[Circuit design data]
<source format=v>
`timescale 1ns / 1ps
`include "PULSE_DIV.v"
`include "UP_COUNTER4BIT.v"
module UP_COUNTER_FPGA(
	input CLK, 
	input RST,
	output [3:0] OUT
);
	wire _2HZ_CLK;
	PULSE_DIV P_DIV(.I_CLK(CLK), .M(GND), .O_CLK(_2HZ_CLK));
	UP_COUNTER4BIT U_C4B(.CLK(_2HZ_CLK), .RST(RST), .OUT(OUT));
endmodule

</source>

* * *

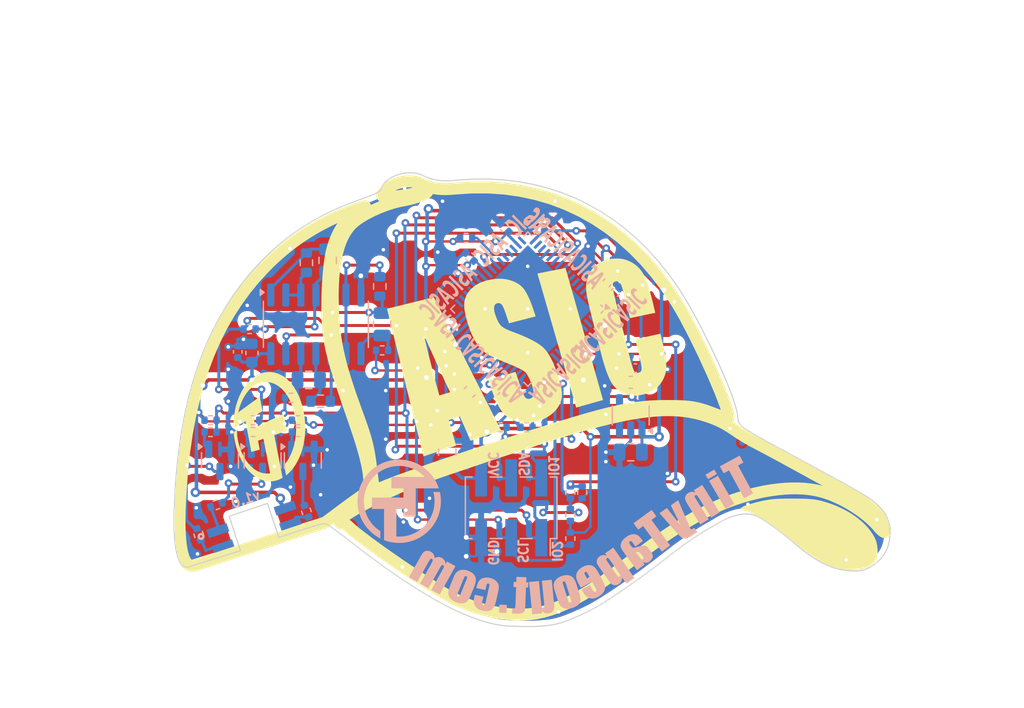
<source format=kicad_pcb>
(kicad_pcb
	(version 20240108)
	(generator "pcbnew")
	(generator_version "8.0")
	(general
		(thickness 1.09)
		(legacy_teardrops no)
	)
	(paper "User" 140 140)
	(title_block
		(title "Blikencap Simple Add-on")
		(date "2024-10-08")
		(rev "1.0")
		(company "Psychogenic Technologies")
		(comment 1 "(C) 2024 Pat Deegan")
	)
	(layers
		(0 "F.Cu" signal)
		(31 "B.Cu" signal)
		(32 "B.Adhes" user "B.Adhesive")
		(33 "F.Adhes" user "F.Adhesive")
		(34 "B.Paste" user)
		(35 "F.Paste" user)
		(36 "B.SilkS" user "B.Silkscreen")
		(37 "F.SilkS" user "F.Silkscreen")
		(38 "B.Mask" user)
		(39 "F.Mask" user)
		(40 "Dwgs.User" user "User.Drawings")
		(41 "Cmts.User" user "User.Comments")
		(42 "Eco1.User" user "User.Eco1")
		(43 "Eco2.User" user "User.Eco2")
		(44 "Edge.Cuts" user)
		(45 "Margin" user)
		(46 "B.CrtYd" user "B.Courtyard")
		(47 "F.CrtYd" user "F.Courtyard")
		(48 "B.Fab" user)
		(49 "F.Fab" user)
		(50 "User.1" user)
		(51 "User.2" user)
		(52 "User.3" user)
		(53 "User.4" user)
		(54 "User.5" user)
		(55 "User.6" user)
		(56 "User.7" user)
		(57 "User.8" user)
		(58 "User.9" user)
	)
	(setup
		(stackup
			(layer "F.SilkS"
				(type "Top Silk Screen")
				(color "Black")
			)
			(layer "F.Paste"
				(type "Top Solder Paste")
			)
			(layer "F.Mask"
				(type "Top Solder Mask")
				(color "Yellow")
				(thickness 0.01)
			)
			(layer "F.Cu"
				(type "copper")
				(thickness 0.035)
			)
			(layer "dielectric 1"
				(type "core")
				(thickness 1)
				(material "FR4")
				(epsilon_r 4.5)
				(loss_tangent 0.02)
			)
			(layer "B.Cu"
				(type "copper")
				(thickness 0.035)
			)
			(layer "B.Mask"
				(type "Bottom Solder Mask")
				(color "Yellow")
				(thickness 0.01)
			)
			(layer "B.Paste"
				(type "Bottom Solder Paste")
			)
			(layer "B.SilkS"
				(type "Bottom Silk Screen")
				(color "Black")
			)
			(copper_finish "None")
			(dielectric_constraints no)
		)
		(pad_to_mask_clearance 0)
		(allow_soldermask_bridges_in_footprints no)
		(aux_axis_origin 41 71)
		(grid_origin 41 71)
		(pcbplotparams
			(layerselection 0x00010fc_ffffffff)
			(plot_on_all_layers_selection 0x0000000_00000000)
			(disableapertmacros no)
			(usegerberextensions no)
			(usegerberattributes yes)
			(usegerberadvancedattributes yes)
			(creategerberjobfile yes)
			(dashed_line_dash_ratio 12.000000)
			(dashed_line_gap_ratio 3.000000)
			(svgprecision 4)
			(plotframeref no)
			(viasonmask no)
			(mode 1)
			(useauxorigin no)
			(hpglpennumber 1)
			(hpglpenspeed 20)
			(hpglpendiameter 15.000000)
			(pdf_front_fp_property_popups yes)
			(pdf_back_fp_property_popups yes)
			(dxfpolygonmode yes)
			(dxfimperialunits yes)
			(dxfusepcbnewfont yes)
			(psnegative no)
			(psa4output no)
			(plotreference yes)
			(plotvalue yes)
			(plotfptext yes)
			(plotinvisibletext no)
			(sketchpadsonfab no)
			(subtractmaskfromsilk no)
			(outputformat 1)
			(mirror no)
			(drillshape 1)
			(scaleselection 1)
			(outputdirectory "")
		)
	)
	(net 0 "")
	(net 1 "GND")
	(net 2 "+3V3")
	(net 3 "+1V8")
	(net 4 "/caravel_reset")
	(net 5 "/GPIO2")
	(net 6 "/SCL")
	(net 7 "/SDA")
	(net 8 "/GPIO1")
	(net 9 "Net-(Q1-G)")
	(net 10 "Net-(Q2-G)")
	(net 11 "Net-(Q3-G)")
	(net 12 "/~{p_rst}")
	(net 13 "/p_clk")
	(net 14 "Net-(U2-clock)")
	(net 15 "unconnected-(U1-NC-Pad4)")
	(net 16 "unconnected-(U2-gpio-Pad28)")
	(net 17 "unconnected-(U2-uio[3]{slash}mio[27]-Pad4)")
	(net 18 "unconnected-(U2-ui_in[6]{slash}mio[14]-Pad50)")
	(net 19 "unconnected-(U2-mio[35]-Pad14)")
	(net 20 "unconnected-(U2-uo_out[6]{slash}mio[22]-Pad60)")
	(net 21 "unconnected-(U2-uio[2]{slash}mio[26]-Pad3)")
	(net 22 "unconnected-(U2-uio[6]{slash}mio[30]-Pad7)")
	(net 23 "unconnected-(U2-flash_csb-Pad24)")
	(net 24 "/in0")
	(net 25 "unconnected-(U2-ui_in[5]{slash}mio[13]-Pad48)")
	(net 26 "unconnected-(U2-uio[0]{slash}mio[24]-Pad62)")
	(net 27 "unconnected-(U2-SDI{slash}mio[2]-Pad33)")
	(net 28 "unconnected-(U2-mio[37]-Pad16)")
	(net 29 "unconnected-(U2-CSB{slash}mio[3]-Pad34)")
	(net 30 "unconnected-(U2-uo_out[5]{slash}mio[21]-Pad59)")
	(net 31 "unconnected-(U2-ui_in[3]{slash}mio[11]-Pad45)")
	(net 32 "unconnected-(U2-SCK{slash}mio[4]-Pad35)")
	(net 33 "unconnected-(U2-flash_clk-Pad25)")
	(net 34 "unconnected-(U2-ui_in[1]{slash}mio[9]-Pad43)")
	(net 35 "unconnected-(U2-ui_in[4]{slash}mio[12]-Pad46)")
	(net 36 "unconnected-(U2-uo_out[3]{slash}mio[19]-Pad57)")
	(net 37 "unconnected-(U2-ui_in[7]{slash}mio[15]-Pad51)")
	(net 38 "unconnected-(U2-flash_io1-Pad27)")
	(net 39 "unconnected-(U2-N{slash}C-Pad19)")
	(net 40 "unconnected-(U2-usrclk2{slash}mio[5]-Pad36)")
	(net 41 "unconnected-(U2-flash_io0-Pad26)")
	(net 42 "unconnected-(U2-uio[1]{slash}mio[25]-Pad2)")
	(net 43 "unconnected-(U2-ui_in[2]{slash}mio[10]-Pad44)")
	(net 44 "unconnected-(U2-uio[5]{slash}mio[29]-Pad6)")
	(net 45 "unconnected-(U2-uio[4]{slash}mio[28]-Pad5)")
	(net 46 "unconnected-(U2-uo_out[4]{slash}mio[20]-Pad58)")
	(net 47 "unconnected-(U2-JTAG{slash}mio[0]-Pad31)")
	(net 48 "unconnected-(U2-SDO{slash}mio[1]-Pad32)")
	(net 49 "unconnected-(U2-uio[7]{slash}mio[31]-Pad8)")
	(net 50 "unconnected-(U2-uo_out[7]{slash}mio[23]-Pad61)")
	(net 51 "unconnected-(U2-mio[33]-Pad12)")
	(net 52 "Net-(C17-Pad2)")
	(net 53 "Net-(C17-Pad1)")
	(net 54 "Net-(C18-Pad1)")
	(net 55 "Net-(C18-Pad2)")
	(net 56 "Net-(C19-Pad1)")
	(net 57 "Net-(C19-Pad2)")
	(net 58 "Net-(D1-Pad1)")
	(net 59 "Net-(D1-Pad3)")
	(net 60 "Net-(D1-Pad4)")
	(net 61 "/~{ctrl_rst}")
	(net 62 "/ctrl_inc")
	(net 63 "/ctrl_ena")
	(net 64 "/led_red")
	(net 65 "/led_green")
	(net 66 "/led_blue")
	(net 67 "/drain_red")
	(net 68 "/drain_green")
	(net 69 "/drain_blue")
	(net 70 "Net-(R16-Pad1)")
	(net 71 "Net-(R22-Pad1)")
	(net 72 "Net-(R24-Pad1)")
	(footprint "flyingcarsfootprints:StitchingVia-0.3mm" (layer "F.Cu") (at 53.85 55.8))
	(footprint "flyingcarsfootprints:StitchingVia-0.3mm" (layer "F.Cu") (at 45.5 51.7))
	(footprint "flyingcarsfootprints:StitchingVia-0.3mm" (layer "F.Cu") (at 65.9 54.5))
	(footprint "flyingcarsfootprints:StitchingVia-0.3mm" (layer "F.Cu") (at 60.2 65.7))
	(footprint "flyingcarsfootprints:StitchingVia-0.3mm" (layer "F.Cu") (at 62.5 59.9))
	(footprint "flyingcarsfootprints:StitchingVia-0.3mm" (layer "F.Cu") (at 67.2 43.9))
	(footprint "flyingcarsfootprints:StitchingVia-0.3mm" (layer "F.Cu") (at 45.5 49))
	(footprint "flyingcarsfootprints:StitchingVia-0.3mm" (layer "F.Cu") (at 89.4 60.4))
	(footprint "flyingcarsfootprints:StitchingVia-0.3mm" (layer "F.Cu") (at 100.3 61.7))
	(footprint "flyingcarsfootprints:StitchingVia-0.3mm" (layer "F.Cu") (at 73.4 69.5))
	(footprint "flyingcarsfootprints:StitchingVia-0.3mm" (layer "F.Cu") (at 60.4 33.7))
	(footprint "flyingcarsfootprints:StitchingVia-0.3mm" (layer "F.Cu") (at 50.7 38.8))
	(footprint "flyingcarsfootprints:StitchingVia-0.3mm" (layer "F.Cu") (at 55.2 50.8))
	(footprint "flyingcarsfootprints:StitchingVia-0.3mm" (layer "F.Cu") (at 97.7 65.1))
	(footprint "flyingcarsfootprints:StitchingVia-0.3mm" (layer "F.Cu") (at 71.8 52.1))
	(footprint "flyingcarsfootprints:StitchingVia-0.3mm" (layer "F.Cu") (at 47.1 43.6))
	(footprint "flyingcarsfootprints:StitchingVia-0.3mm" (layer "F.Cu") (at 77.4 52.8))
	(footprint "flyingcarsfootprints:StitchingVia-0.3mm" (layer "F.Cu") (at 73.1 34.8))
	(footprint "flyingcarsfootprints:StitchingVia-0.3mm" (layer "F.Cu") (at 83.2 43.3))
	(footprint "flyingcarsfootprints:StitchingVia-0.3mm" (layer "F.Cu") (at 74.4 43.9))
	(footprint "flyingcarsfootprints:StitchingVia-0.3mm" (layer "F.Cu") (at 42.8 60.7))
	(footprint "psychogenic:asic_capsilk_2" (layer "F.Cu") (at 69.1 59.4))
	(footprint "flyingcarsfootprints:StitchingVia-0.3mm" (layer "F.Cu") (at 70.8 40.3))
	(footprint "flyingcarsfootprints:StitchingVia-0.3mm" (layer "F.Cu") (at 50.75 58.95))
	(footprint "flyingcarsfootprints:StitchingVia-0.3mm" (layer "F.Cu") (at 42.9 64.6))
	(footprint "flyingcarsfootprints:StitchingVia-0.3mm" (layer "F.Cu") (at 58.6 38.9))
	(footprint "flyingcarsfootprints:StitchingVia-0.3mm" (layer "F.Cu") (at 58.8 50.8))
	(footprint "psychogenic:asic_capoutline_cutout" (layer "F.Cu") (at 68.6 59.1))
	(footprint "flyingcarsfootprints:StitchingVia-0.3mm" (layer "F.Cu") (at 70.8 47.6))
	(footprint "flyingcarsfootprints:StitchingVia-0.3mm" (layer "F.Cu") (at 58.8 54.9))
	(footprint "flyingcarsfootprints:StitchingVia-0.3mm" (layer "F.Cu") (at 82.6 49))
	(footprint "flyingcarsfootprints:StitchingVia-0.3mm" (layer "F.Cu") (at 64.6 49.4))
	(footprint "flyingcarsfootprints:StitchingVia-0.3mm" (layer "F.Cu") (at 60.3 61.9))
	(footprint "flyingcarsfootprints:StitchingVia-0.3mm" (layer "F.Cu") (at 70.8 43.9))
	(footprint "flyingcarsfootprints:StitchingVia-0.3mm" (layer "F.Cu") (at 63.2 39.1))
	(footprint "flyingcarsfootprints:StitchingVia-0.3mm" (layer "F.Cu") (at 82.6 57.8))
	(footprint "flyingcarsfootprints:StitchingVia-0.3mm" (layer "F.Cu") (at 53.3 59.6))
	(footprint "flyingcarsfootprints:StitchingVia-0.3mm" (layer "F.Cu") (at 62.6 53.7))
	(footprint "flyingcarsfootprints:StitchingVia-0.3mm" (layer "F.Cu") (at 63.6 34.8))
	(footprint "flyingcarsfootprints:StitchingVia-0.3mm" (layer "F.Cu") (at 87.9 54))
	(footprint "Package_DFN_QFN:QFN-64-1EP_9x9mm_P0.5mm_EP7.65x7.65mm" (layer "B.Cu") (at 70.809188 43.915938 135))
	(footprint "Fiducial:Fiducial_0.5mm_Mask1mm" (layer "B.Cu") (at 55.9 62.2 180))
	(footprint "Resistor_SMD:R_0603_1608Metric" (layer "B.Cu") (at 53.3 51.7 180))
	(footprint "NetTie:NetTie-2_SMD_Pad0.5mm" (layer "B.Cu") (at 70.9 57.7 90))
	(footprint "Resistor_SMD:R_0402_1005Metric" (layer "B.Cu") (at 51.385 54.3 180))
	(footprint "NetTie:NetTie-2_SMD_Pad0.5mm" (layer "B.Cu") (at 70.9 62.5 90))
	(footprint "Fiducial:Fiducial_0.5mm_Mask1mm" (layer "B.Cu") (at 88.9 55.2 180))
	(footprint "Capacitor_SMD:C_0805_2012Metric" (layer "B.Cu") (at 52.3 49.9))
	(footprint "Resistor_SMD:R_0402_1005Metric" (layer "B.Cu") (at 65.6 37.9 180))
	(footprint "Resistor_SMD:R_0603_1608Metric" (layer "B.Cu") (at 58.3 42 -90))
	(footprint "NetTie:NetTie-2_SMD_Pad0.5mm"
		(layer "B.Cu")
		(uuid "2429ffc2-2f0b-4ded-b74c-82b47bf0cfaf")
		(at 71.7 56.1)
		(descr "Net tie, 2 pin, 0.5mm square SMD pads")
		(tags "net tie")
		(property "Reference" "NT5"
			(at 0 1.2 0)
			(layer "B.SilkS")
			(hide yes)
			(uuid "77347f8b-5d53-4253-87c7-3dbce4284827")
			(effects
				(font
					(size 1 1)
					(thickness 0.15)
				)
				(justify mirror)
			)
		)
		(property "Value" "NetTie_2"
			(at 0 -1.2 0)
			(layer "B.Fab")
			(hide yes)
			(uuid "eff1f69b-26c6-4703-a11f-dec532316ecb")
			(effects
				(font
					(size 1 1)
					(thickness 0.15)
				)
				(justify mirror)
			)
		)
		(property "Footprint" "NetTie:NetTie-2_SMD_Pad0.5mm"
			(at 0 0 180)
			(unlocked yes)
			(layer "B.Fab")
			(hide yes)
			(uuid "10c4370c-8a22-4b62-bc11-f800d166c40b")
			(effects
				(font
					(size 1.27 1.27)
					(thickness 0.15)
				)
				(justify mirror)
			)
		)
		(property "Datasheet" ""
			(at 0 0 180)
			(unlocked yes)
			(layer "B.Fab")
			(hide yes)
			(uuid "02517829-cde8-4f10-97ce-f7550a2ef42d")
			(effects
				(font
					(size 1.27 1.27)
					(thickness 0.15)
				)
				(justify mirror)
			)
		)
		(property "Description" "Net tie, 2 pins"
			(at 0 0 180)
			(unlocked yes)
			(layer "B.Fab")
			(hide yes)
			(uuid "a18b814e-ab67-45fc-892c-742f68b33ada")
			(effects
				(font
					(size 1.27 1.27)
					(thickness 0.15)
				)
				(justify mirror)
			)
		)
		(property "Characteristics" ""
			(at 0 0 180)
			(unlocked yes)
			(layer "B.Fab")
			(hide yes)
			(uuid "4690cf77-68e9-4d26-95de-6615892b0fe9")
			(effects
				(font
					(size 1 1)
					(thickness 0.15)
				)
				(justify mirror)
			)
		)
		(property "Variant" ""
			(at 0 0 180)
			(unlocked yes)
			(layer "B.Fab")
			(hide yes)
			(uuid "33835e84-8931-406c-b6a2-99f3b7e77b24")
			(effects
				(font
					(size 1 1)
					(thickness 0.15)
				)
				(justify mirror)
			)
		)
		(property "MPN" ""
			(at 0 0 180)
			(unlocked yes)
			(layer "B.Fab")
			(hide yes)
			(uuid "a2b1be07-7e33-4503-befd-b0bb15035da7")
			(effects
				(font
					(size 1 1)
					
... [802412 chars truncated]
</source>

* [Task to complete]
Would you copy out each line of the records above where the word "source" occurs?

* [Written response]
<source format=v>
</source>
<source format=kicad_pcb>
</source>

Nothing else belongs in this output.